[Start of section]

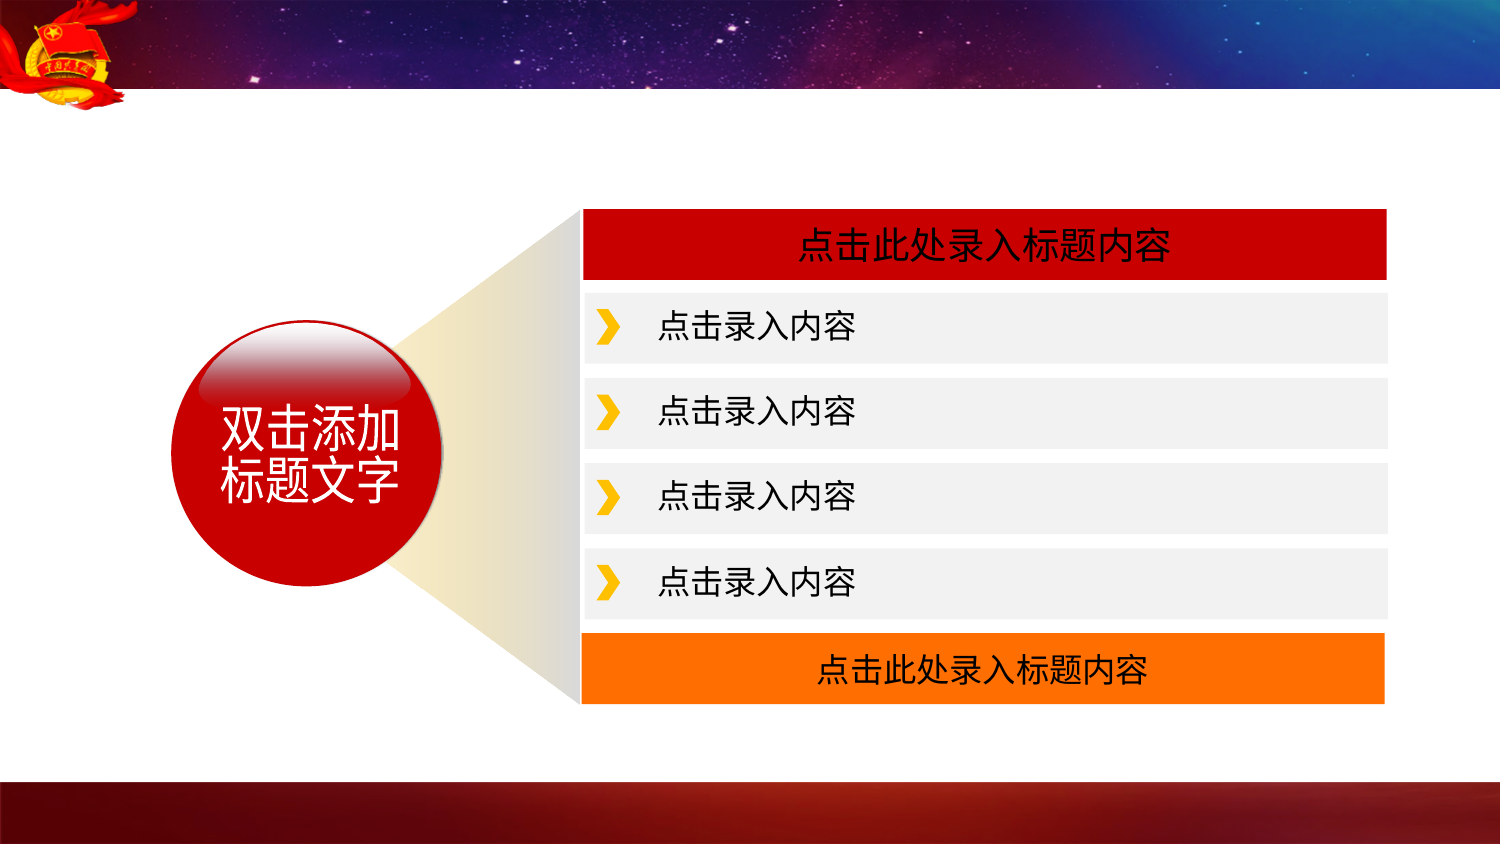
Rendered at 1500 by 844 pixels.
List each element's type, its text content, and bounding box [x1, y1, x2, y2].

text_box 点击此处录入标题内容 [581, 632, 1383, 705]
picture [0, 0, 1500, 112]
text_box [171, 320, 444, 587]
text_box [584, 548, 1388, 620]
text_box [418, 207, 581, 707]
text_box 点击此处录入标题内容 [582, 208, 1388, 281]
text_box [584, 292, 1388, 364]
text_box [584, 463, 1388, 535]
picture [0, 783, 1500, 844]
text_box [584, 377, 1388, 450]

[End of section]

Copy each entry exactly as written. Images should not appear in the copy.

SOLUTION FOR THIS TASK
Rendered at 1500 by 844 pixels.
List each element's type, its text content, and bounding box [x1, y1, x2, y2].

text_box 点击此处录入标题内容 [581, 632, 1383, 705]
picture [0, 0, 1500, 112]
text_box [171, 320, 444, 587]
text_box [584, 548, 1388, 620]
text_box [418, 207, 581, 707]
text_box 点击此处录入标题内容 [582, 208, 1388, 281]
text_box [584, 292, 1388, 364]
text_box [584, 463, 1388, 535]
picture [0, 783, 1500, 844]
text_box [584, 377, 1388, 450]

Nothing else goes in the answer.